Dissenting Opinion Cogently Explains Basis for Defense Requested Pinpoint Instructions
May 29th, 2020

In People v. Ramirez (2019) 40 Cal.App.5th 305 the majority opinion concluded that the defendant’s request for pinpoint instructions related to voluntary manslaughter because one instruction was duplicative of CALCRIM No. 570 and another was argumentative. The dissenting opinion provides a good discussion of why the defense has the right to pinpoint instructions which “pinpoint the defendant’s theory of the case. The relevant portion of the dissenting opinion is as follows:

 

“Although I concur in the result on this issue and agree that ultimately appellant’s conviction should not be reversed because the trial court refused to give the requested pinpoint instructions, I write to set forth a different perspective on whether the trial court erred in so refusing.

════════════════

▶ **Activity list**
(1) Answer these about the article on pinpoint instructions:
(a) On what date was it posted?
(b) Which CALCRIM instruction did the majority say one requested instruction duplicated?
(c) Does the author of the dissent think the conviction should be reversed?
(2) Can you extract, word for word, the part of the article on pinpoint instructions that opens with the words containing "In People v." and closes with "in so refusing."?
The material after this point isn't needed.

Records in a dataset

════════════════

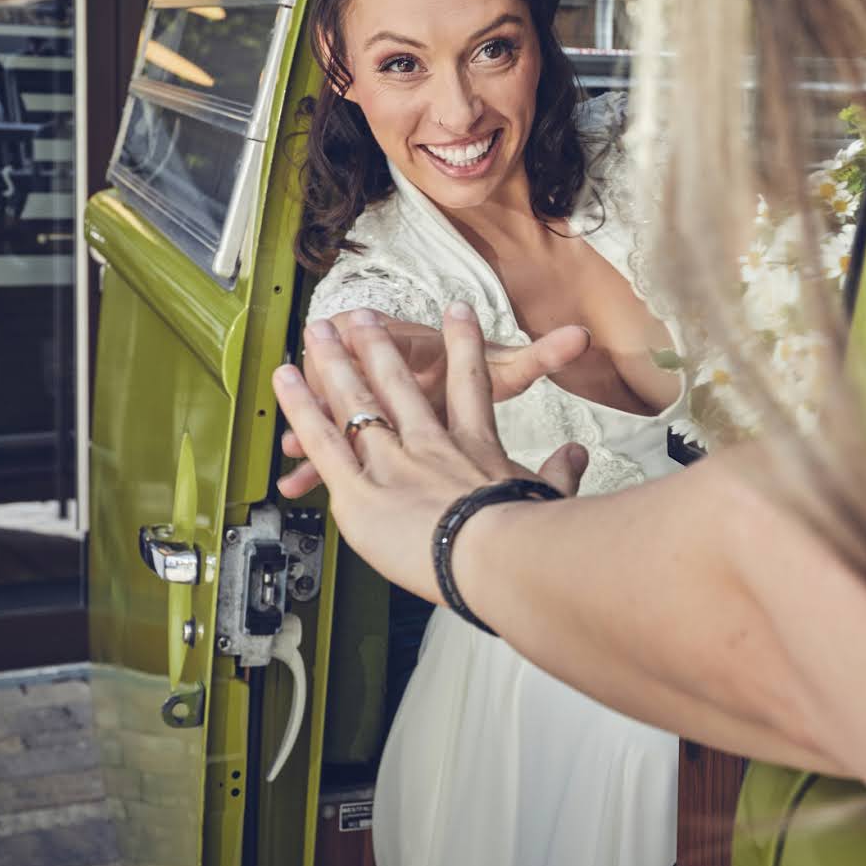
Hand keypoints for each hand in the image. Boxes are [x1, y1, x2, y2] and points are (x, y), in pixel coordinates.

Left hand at [269, 302, 587, 600]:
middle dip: (379, 345)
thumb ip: (562, 472)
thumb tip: (580, 456)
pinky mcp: (359, 489)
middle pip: (400, 381)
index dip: (464, 343)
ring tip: (319, 332)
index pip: (470, 381)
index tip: (458, 311)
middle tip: (363, 318)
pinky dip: (300, 407)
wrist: (491, 554)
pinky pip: (321, 439)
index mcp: (475, 443)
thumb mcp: (548, 498)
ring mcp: (392, 460)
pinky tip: (285, 379)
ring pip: (356, 400)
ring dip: (334, 362)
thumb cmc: (521, 536)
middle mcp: (429, 441)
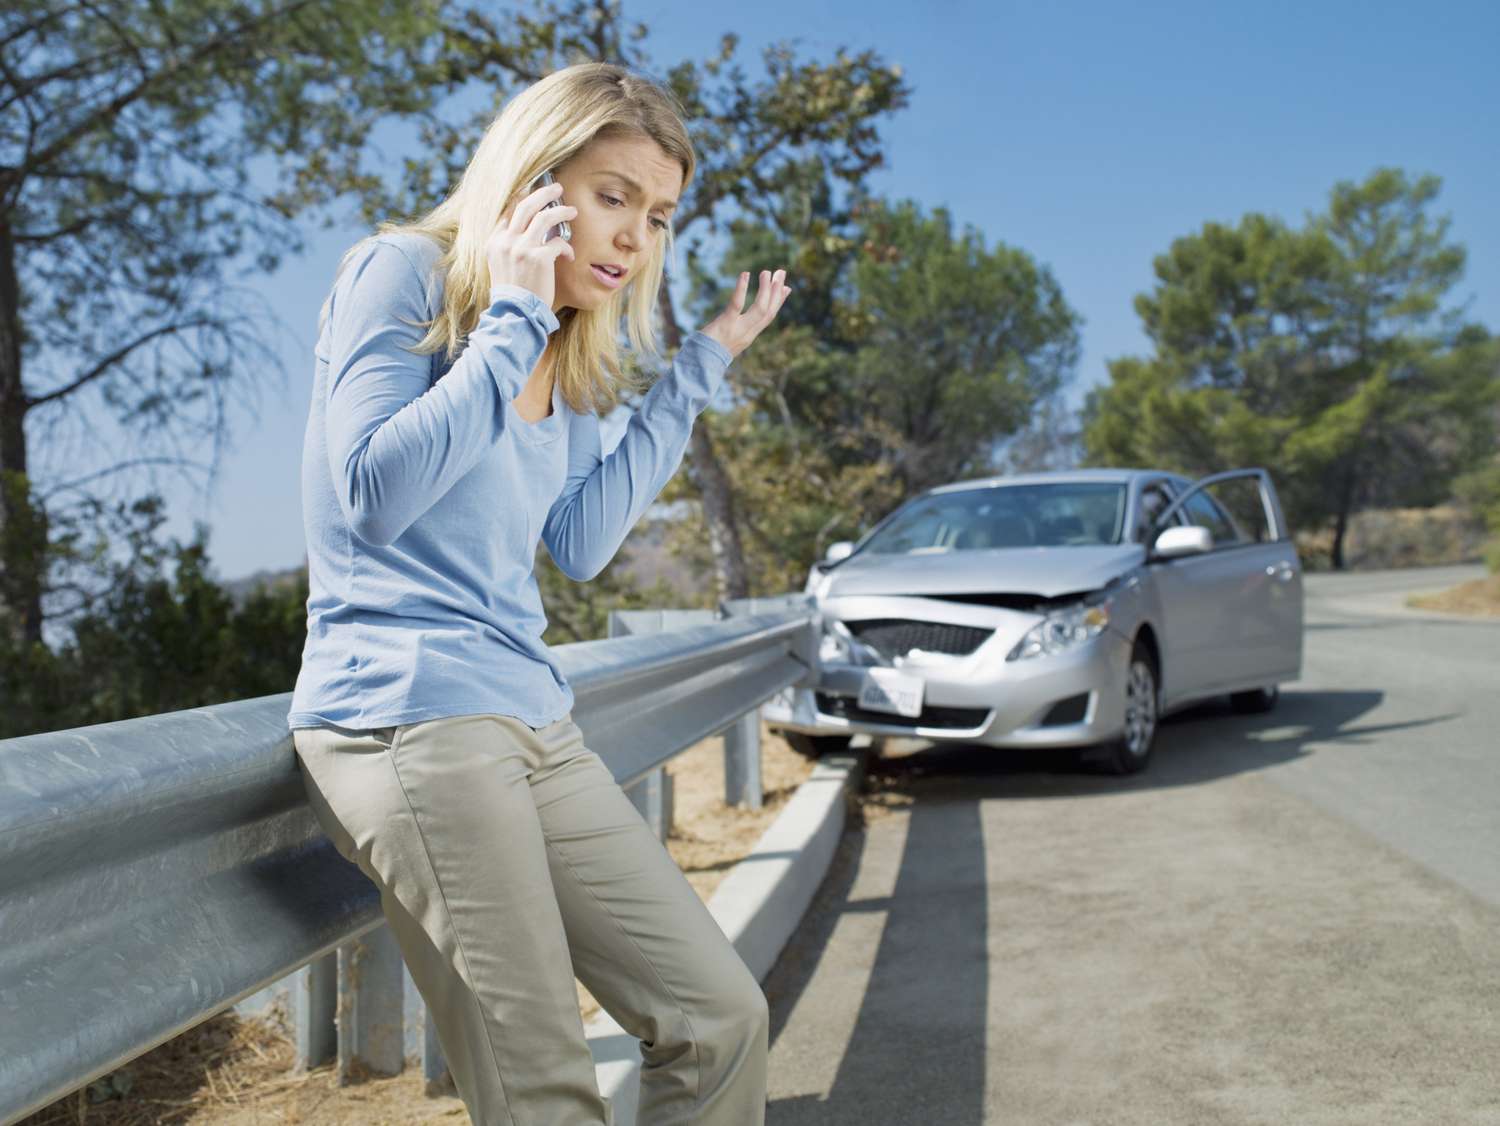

════════════════

▶ **Problem solutions**
(1)
(a) May 29th, 2020
(b) CALCRIM No. 570
(c) No. The author agrees the conviction should not be reversed.

(2)
In People v. Ramirez (2019) 40 Cal.App.5th 305 the majority opinion concluded that the defendant’s request for pinpoint instructions related to voluntary manslaughter because one instruction was duplicative of CALCRIM No. 570 and another was argumentative. The dissenting opinion provides a good discussion of why the defense has the right to pinpoint instructions which “pinpoint the defendant’s theory of the case. The relevant portion of the dissenting opinion is as follows:

 

“Although I concur in the result on this issue and agree that ultimately appellant’s conviction should not be reversed because the trial court refused to give the requested pinpoint instructions, I write to set forth a different perspective on whether the trial court erred in so refusing.